GPS衛星に配備遅れの可能性

 CNET Japanは5月22日に「GPS衛星、交代に遅れ--米政府監査機関が警告」〔文:Mark Rutherford(Special to CNET News) 翻訳校正:編集部〕を掲出。
 記事は、全地球測位システム(GPS)について、多くの場所で利用でき、信頼性があり、無償だというのが一般的な認識になっているが、米政府がいつまでGPSを提供できるかは不確かであると伝える。米国は、既存のGPS衛星を近代化および補充するため、2013年までに58億ドル以上の資金を投入する計画だが、GPSを管轄する米空軍は、8億7000万ドルの予算超過と「大きな」技術的問題に直面し、次世代衛星の製造および配備を予定通りに進めることに苦戦しているとのこと。古い衛星が機能しなくなる前に2010年にも開発が完了しない場合、GPSユーザーに広範囲な影響が発生する可能性がでてくる、と米政府会計局(Government Accountability Office:GAO)の報告書が警告したとか。

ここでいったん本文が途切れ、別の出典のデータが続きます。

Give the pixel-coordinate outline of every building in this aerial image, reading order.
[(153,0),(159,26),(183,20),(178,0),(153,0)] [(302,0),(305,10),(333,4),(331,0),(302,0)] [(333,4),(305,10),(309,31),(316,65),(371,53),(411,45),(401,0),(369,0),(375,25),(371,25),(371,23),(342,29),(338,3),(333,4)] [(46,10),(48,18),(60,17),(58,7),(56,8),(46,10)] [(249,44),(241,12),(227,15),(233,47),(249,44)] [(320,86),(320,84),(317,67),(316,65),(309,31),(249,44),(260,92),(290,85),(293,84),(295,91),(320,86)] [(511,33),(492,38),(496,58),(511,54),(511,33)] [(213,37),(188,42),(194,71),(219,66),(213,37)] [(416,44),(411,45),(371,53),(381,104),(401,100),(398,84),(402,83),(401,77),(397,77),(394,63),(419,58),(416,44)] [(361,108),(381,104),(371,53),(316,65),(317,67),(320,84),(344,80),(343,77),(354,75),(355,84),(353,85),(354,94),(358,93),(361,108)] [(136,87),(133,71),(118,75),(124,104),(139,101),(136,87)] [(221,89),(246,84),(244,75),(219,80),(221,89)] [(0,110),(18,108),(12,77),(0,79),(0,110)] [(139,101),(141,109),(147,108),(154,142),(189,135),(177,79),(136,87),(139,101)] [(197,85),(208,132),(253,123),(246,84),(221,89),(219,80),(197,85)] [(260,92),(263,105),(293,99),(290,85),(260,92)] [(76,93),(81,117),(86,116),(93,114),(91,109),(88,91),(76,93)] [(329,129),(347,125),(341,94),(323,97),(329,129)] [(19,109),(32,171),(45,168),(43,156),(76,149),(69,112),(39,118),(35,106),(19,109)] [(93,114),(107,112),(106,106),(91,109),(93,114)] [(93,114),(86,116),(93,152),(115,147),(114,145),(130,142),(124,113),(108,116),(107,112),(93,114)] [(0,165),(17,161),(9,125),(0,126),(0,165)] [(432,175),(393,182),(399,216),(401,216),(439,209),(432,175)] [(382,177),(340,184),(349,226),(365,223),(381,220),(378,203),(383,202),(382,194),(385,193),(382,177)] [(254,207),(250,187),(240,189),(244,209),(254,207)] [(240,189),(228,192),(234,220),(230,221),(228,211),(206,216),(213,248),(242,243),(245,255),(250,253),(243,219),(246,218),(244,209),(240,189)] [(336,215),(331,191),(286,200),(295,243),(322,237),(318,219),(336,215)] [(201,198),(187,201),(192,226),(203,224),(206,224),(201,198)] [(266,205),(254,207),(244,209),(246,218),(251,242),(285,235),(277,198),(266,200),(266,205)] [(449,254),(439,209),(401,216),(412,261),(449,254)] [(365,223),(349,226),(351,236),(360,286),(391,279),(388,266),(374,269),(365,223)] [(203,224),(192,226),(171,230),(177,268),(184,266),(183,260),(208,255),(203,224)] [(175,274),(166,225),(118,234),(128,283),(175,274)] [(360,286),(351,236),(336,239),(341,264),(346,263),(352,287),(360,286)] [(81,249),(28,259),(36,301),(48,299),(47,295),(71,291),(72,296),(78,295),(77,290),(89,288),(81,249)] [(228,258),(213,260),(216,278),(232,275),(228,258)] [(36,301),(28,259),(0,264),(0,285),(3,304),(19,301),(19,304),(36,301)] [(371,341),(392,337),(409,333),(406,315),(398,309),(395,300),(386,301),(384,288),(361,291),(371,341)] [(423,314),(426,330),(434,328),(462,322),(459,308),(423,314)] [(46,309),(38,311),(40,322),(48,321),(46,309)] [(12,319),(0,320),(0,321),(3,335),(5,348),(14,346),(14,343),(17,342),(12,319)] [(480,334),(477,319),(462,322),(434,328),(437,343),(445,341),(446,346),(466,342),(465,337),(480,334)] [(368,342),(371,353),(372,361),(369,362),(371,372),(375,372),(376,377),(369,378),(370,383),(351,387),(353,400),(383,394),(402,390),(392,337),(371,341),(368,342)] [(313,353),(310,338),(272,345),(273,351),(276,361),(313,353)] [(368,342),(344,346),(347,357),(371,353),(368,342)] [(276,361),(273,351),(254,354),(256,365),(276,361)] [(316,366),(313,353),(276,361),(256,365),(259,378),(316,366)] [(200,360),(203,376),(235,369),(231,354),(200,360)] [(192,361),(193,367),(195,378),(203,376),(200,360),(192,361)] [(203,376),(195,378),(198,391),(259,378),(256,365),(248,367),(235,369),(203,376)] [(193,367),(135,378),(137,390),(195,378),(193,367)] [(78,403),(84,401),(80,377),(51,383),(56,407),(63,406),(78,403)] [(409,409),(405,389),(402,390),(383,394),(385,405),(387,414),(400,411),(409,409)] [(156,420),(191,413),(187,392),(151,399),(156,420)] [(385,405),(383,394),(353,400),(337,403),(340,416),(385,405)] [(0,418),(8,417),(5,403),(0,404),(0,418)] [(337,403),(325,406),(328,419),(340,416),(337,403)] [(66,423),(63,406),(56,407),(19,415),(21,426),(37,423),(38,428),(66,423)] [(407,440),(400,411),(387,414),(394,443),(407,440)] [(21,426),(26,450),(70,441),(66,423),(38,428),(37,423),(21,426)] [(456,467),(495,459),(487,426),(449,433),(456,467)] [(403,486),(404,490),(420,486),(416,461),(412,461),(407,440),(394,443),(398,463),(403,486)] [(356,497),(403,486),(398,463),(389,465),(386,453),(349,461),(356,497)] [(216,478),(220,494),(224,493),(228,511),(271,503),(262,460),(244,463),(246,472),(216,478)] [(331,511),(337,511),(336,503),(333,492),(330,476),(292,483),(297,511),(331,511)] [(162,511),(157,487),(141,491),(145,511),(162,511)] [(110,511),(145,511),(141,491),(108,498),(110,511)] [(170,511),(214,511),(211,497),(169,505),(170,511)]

問題の一部に調達「改革」プログラムがあり、このプログラムは、多くの責任を受託業者に移管することで事態の改善を図ったが、要件の増加、仕様の緩和、部品納品の遅れ、テストの失敗、性能の低下が代わりに生じたとのこと。さらに、同プログラムは管理の継続性が欠如するという問題にも見舞われており、統率力が拡散し、納品の遅延と費用の膨張の原因となったとか。プログラムの一部には管理者が7名もおり、そのうち最初の5名が1年で交代していているとのこと。関係する職員と組織の多さが、仕様の削減と管理を難しくした、とGAOは述べているとか。そして、合併があり、例えば、Rockwellの航空宇宙および防衛部門は、GPS契約の直後にBoeingに買収されていて、1年後、BoeingはMcDonnell Douglasと合併しており、さらに、Boeingは、Hughes Electronicsの宇宙および通信事業を買収したとのこと。この間常に、「有能な人材と知識」が削られていったとか。GPSの機能が低下した場合、大陸間を飛行する航空便に遅延やキャンセルが生じ、911サービスの運用が低下するとのこと。また、「誘導爆弾」の精度が落ちたりするなどの影響があるとか。